Unless we pass the stories on. There’s a quote that I keep remembering after my dad suddenly passed away: “Some people look for a beautiful place. Others make a place beautiful.” And if you think about it, what your parents called home was not that house. Sure, you grew up in it and that was the place you knew since birth, but to your parents, it was another page in their book. Their home was you, with you. And I don’t know if you believe in a heaven or hell, but surely, their home is still with you. They’ve channeled the things they learned, their love, their wisdom, their faults, and their hopes into you. It doesn’t mean that you’ve become a copy of them, but it does mean that you carry them with you. And what you carry with you can be shared with other people.
My dad loved to help people. He’d collect wood, metal, random things that seemed like trash, and then bring them all out if someone needed this fixed or needed some extra packing material or something. He had a contagious smile. He put his whole heart into raising this family. These are “things” I can share with those around me. His values, his heart, his life – and in making a place a beautiful, you’ll slowly start to see that home really is a group of people. You’ve made homes in everyone’s hearts just like your mom and dad did in yours.
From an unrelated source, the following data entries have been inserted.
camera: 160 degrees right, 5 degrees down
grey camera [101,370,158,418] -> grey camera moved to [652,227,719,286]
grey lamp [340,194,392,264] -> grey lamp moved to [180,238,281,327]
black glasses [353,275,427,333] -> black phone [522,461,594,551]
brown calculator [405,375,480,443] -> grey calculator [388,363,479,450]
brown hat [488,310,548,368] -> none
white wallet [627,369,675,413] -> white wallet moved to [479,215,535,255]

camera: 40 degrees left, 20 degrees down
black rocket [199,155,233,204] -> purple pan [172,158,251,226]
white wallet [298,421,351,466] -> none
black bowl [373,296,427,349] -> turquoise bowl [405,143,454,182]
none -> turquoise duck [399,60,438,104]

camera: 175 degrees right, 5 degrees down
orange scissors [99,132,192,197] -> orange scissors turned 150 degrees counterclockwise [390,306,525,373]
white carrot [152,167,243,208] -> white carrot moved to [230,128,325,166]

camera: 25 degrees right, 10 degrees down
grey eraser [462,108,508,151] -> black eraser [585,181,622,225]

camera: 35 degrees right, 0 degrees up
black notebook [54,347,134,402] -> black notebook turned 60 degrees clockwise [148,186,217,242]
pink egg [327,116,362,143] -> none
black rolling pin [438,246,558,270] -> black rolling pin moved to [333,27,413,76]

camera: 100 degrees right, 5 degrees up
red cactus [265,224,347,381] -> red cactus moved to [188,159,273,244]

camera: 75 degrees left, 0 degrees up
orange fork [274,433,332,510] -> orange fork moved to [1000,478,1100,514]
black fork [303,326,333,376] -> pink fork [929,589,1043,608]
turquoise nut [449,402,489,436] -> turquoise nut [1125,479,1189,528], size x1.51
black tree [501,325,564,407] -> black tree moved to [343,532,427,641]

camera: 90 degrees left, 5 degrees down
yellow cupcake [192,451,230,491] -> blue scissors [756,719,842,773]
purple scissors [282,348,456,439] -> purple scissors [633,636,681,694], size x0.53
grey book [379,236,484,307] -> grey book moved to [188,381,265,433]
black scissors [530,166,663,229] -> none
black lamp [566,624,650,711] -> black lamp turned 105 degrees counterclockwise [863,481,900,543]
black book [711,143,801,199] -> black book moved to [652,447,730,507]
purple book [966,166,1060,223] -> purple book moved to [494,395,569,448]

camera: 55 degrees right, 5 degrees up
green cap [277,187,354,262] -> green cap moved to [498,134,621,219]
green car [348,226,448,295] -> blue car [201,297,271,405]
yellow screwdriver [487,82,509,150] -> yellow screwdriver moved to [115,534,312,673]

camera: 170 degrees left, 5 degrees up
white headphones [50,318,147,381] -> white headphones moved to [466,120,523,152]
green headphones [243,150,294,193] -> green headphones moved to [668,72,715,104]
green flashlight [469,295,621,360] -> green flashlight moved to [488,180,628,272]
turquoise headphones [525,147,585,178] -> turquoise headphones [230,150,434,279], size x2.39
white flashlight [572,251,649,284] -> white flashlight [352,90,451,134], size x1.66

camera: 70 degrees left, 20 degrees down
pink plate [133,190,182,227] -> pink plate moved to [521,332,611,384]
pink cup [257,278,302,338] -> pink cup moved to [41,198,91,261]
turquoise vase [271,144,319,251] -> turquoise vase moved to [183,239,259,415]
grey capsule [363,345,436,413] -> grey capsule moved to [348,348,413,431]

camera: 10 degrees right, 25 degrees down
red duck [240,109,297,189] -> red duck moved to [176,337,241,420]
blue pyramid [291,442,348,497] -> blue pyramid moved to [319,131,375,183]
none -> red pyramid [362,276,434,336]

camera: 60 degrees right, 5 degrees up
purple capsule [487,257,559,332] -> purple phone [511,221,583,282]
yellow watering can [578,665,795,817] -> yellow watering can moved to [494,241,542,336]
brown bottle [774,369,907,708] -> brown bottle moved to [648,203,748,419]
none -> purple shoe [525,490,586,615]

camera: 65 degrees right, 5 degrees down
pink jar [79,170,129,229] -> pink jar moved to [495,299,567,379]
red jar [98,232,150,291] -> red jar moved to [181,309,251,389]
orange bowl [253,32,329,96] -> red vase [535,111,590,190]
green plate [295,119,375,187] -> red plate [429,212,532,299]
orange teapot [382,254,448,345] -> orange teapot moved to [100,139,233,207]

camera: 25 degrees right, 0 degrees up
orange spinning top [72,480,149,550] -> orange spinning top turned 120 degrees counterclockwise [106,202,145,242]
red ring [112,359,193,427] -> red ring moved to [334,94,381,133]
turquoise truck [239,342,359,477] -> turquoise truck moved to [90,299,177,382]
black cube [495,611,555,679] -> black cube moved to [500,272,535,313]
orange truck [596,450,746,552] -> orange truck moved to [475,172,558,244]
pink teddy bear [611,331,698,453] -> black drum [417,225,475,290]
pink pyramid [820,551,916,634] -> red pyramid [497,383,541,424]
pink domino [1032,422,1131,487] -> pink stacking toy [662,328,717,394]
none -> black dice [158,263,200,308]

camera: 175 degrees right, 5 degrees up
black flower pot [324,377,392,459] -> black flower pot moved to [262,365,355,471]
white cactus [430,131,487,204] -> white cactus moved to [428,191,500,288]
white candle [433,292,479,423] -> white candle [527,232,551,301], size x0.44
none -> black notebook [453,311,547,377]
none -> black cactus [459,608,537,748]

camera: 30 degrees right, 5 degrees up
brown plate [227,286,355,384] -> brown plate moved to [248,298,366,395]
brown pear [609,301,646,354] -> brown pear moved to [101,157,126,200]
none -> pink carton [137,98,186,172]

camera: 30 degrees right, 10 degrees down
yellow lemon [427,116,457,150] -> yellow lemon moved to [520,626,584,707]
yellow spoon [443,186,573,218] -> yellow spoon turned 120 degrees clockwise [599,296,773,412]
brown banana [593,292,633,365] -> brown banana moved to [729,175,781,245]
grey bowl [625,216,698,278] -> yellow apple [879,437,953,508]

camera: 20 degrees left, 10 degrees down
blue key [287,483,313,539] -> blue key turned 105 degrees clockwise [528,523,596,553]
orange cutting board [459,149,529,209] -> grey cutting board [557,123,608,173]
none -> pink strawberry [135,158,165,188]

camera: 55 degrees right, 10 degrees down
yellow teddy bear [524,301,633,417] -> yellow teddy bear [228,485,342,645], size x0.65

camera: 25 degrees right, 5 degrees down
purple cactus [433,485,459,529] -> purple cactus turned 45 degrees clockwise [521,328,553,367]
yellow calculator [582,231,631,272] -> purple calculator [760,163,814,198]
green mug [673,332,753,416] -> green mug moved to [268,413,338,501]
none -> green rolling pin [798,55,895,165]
Home Is What's Left Of You • Fevered Mutterings
September 21, 2018 at 7:20 pm[…] has been dealing with the death of her father, and writing heartbreakingly well about it. Read her letter to her family home, and her post about losing both her parents before her 30th […]
Anna
November 21, 2018 at 11:50 amThank you for your blog. For me it’s also the noises in the house. My parents died in a car accident 8 weeks ago. Both my brother and I have found ourselves just sitting in the living room listening to the old clock on the wall, the familiar clunk of a particular floorboard as someone walks along the corridor, the bathroom door handle sounds different to all the rest. I can’t take the floorboard or the door handle, but I can take the clock and it will continue to be the backing track to my existence in the years to come.
Flora
November 27, 2018 at 2:19 pmOh Anna, I’m so sorry to hear about your parents. I know just what you mean about the noises – even though it’s been a year since Dad died I still catch myself interpreting the creak of a stair or the air whistling through the keyhole as an action of his. Muscle memory (or whatever we call sound-to-meaning memory) is very hard to reset.
Luckily I do now find comfort in some of those noises 🙂 They’re bittersweet but the emphasis is now more on the sweet! It’s lovely to think that something of them is still left in this house via those familiarities.